But the island does have one amazing foodstuff you can't get anywhere else, Mrs. Blake's pies. Mrs. Blake's husband sells her pies in a little hut in front of their house on State Road a couple of hundred yards before you get to the grocery store known as Up Island Cronig's. It might be my imagination, but I swear every time I go to pick up a pie at Mrs. Blakes (which is every day I'm on the Vineyard) Mr. Blake is there with his feet up relaxed but ready to sell you one of his wife's amazing pies.
Mrs. Blake is a flaky pie crust master. I figure the test of a pie crust is whether you'd be willing to empty out the pie's filling and just eat the crust.
Mrs. Blake gets an A plus on that score. Her shortening crust is oh so flaky, golden brown, and has a wonderfully crisp exterior.

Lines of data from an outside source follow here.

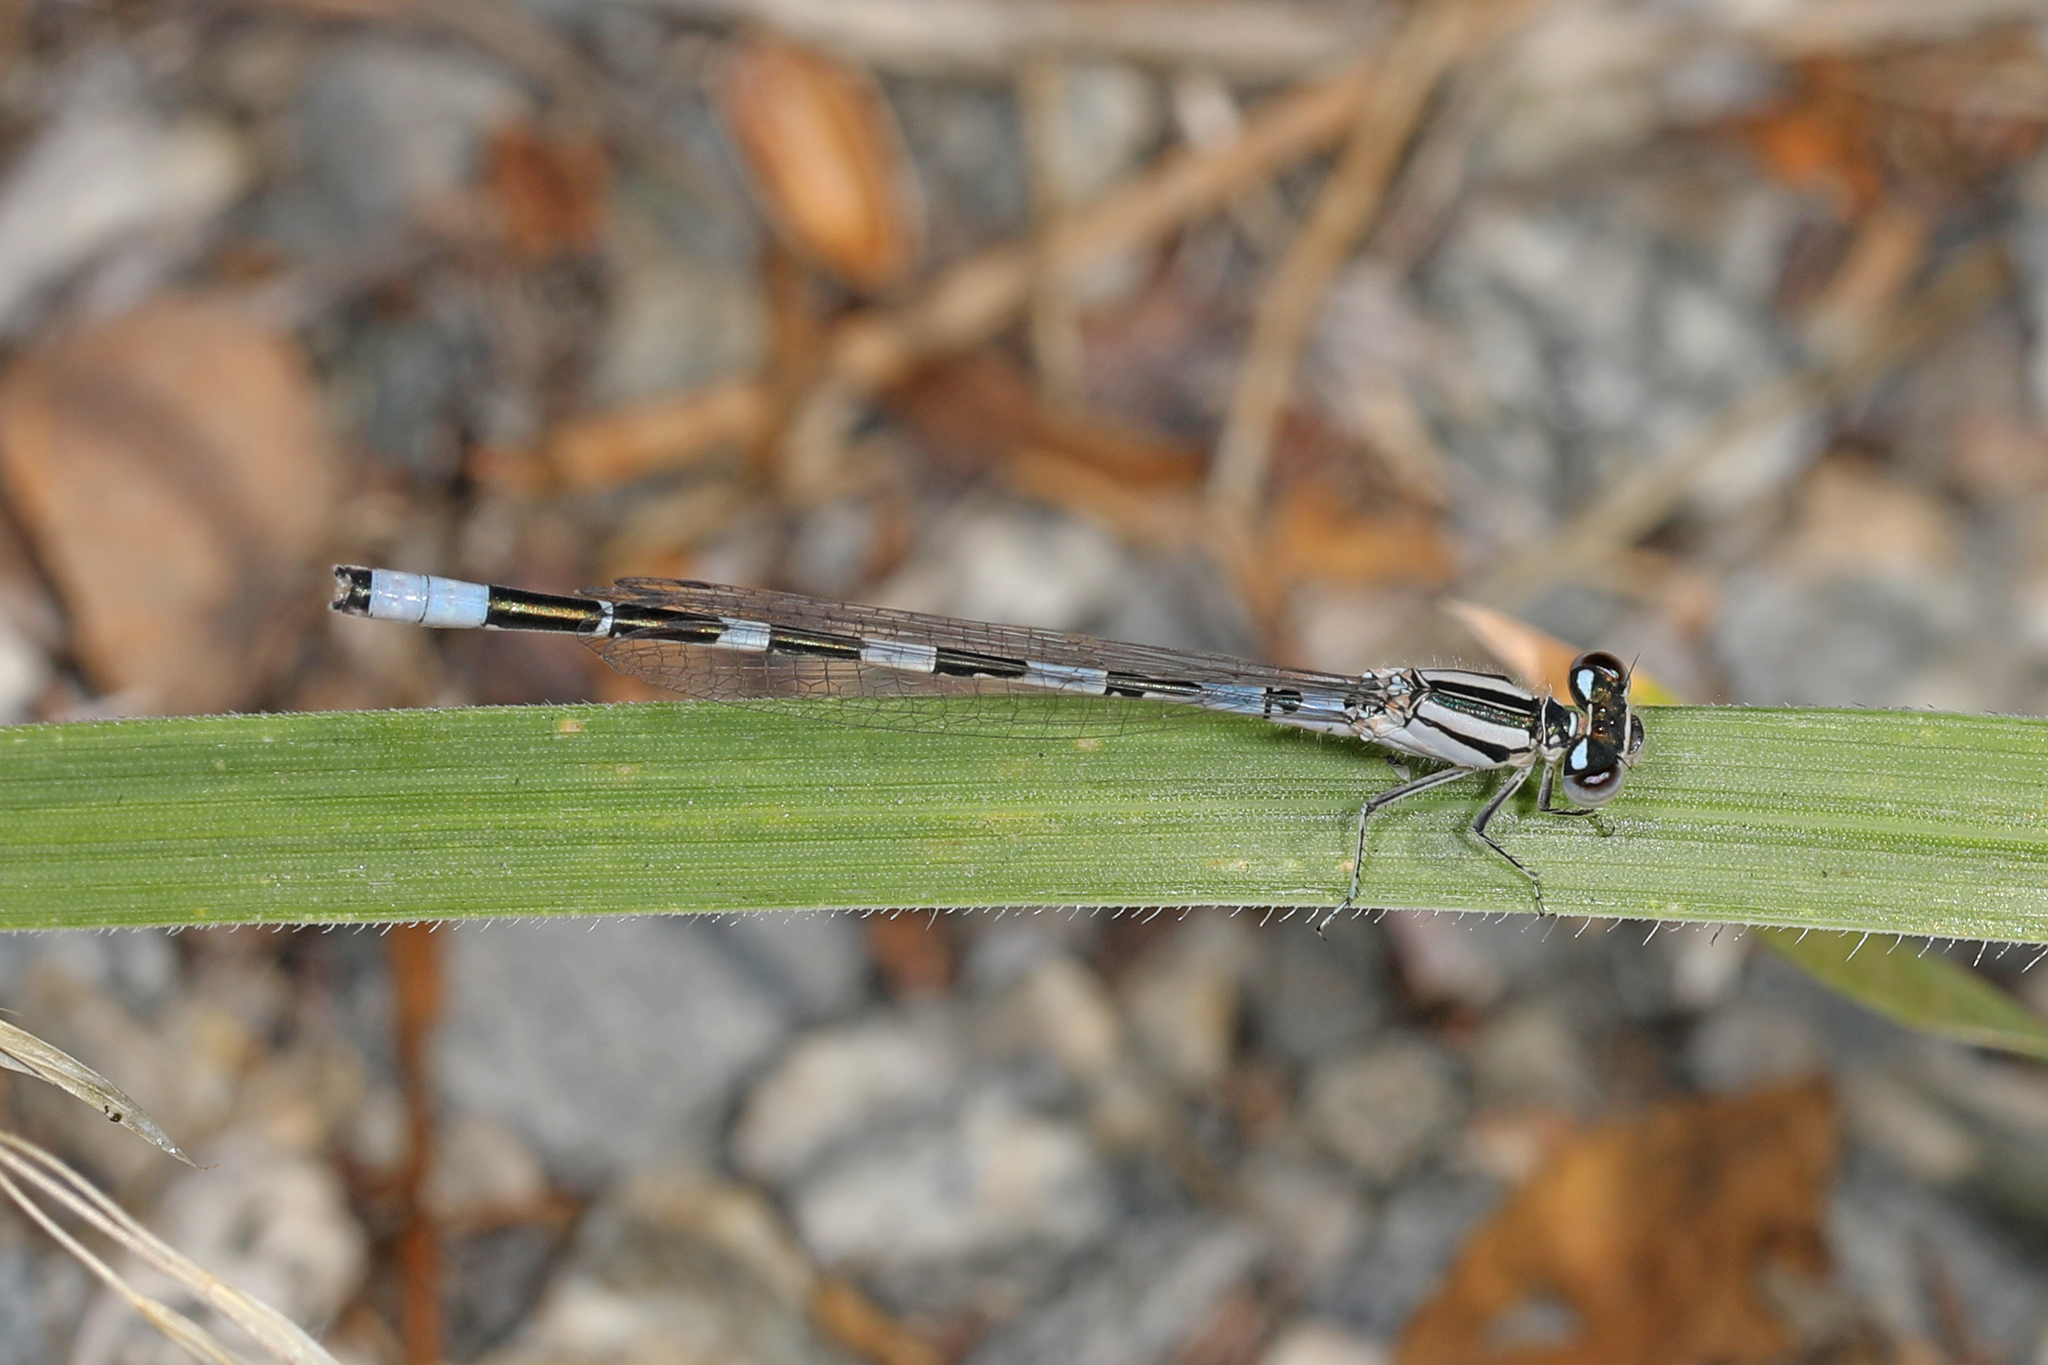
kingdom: Animalia
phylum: Arthropoda
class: Insecta
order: Odonata
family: Coenagrionidae
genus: Enallagma
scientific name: Enallagma carunculatum
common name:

She makes perfectly good crumb pies, but you wouldn't go to Peter Luger's and order the salmon, would you? Of course not. I often get two pies when I go to Mrs. Blakes (if my wife's not with me, that is), but the second pie is either a Tollhouse Pie, which is simply a chocolate chip pie she sells with or without nuts, or a very fine if not quite tart enough Lemon Chess pie, which Mr. Blake will always tell you is Bill Clinton's pie of choice when he and the missus come to the Vineyard.

So which doublecrusted fruit pie do I get at Mrs. Blake's? Yesterday I bought a Blueberry-Blackberry pie, but just as often I get a blueberry peach or the strawberry rhubarb pie.
On the plain white box Mrs. Blake's pies come in there's a phone number, 508-693-0528. I've never called, but it's somehow comforting to know that it exists.